Top emitters snap up Korea’s offset supply

Published 11:42 on September 3, 2015  /  Last updated at 11:47 on September 3, 2015  / Stian Reklev /  Asia Pacific, South Korea

A handful of major emitters have snapped up offset supply in Korea’s emissions trading scheme, creating an upwards pressure on prices in the OTC market while little or no volume trickles through to the exchange, according to market participants.

A handful of major emitters have snapped up offset supply in Korea’s emissions trading scheme, creating an upwards pressure on prices in the OTC market while little or no volume trickles through to the exchange, according to market participants.

Not a single allowance and only a few offsets have traded on the Korea Exchange since January, but in the OTC market, some 1.8 million Korean Offset Credits (KOCs) have changed hands over the past four months at a total value of around $19 million, sources told Carbon Pulse.
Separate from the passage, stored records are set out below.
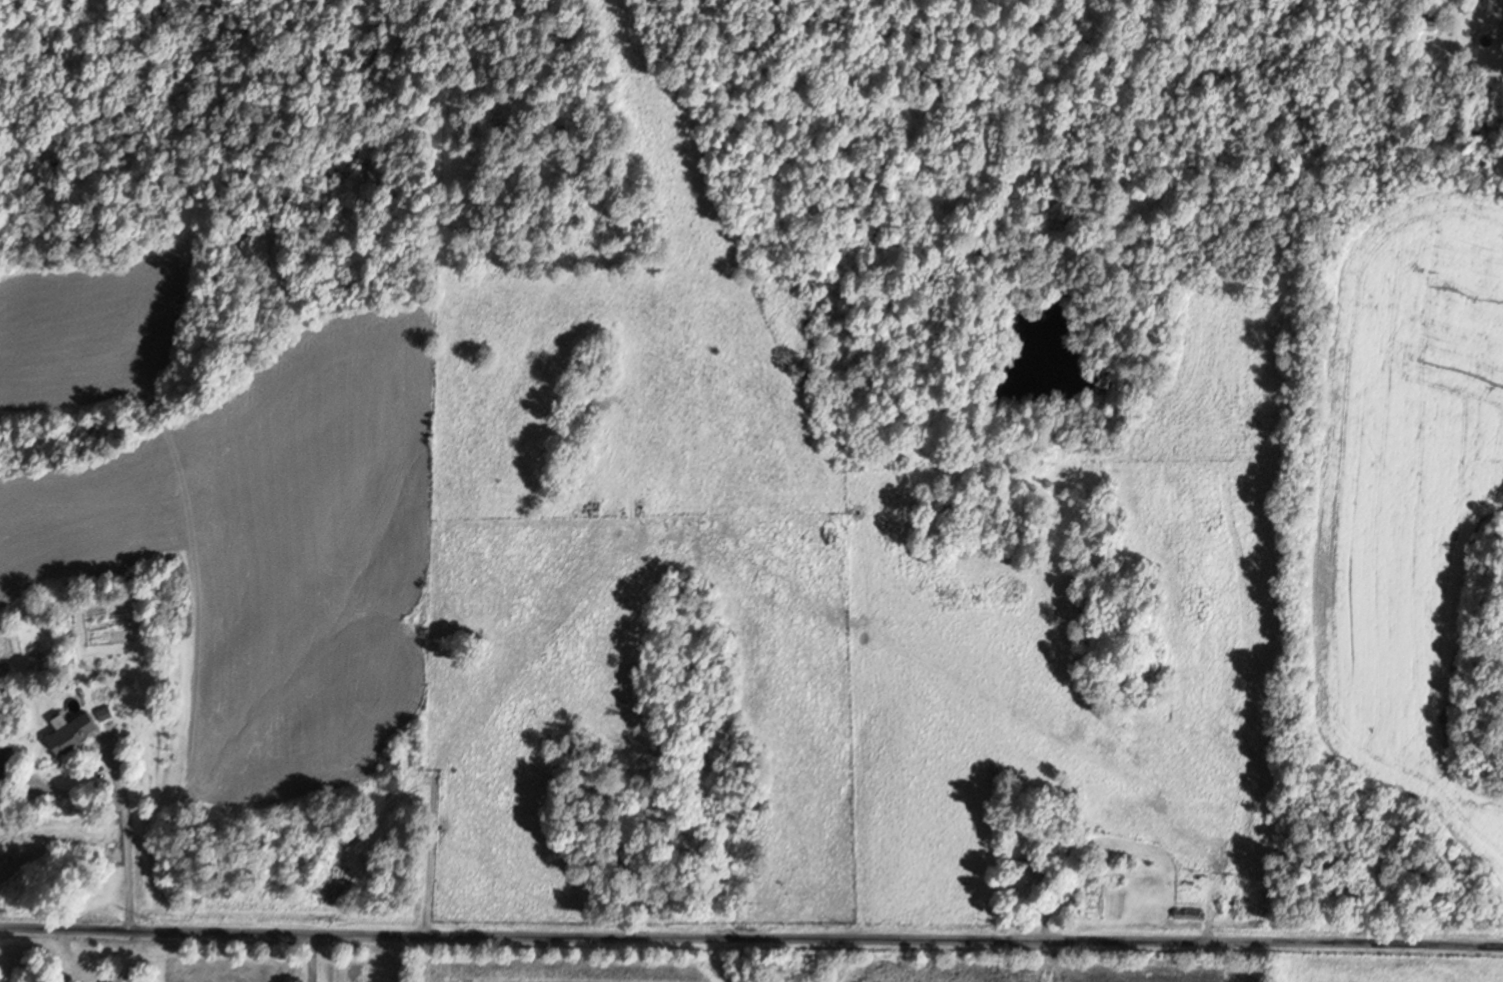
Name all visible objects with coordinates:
building: (76, 730)
building: (396, 774)
road: (122, 836)
building: (1034, 877)
road: (751, 937)
road: (308, 957)
road: (402, 958)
“Two or three power companies and a few big manufacturers absorbed all these credits through spot or forward deals in the OTC market, and the price keeps moving upwards,” one broker said.

Most of the supply comes from Korea-based CDM projects that cancel their CERs in the UN registry and get them converted to KOCs by the Korean government.
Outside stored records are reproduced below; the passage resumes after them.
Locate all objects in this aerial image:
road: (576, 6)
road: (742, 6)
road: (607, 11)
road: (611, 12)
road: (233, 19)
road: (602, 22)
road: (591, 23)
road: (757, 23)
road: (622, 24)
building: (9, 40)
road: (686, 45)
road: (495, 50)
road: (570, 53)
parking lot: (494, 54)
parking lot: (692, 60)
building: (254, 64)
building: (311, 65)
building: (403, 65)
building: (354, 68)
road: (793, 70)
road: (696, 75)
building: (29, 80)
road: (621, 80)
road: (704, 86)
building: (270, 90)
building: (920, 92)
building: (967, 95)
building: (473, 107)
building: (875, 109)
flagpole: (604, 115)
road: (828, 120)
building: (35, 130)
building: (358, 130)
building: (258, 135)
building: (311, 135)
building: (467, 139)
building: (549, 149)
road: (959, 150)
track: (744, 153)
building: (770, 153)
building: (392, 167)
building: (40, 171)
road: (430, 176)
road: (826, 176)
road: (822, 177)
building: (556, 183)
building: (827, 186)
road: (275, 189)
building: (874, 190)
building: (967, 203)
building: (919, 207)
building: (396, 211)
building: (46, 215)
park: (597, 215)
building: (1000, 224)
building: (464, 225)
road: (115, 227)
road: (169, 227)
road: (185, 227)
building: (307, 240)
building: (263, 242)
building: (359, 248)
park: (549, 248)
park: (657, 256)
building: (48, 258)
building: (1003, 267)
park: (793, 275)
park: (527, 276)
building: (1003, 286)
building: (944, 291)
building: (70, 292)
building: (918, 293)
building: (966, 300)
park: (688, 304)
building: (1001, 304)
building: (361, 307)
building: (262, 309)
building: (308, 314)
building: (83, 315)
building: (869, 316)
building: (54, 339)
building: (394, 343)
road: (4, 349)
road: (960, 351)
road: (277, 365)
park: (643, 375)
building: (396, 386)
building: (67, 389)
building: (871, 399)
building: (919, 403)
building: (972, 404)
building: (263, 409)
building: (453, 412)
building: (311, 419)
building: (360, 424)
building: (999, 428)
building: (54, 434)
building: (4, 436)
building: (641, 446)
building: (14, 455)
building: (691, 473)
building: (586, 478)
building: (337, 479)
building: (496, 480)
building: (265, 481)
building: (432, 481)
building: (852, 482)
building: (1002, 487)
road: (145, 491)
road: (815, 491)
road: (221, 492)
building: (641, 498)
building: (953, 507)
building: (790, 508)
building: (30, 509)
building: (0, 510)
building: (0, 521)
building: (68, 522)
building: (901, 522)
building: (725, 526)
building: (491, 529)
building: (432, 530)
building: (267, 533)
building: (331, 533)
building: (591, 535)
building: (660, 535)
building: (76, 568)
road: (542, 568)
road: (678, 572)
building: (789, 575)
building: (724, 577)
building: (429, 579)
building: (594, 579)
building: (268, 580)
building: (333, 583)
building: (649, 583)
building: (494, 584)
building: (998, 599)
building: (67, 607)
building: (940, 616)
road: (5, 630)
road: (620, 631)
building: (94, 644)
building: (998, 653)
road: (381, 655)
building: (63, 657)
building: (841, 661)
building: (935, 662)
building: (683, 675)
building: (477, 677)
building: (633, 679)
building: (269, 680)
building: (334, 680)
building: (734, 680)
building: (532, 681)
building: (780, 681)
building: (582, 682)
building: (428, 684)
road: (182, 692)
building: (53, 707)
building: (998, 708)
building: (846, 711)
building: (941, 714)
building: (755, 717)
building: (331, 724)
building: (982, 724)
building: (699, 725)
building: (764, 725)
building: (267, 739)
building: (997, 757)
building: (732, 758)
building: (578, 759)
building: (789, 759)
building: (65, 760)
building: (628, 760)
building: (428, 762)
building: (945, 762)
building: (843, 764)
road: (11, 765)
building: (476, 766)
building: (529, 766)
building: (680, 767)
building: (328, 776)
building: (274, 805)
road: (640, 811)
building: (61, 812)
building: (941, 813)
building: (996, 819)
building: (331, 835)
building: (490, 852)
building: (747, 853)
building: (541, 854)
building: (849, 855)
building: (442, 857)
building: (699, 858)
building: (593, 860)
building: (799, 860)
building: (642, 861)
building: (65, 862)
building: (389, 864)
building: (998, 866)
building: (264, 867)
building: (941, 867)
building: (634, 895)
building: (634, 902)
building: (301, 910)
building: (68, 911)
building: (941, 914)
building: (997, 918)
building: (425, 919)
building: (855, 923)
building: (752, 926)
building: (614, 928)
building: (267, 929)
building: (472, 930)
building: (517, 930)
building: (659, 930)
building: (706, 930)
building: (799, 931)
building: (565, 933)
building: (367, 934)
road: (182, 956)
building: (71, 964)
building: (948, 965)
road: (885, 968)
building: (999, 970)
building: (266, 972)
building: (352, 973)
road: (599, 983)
KOCs cannot be used for compliance in the ETS. Instead they need to be converted again into Korean Carbon Units (KCUs) before they can be offered to buyers on the exchange.

However, almost none of the volume makes it that far before it is bought by the nation’s biggest emitters, potentially causing problems for smaller entities looking for supply to ensure they can meet their obligation under the scheme.

Buyers have picked up all the KOCs issued by the government so far, but market participants expect another batch to be available after an issuance meeting that will likely be held next week.

“Then there might be some activity in the market. A lot of the volume that’s going to be issued is already contracted, though,” one trader said.

Eight months after the market opened, emitters continue to claim they have been under-allocated, and that the government’s target to keep 2020 GHG emissions 30% below business-as-usual levels is unrealistic.

This has caused a complete allowance supply drought in the market, with more than six months passed since the last permit trade.

Some observers had expected the government to give in to the massive pressure from industry and increase the allocation amid a series of lawsuits as well as a stuttering economy, but so far officials have stood firm.

“I think the government is happy for the market to start next year only,” the trader said.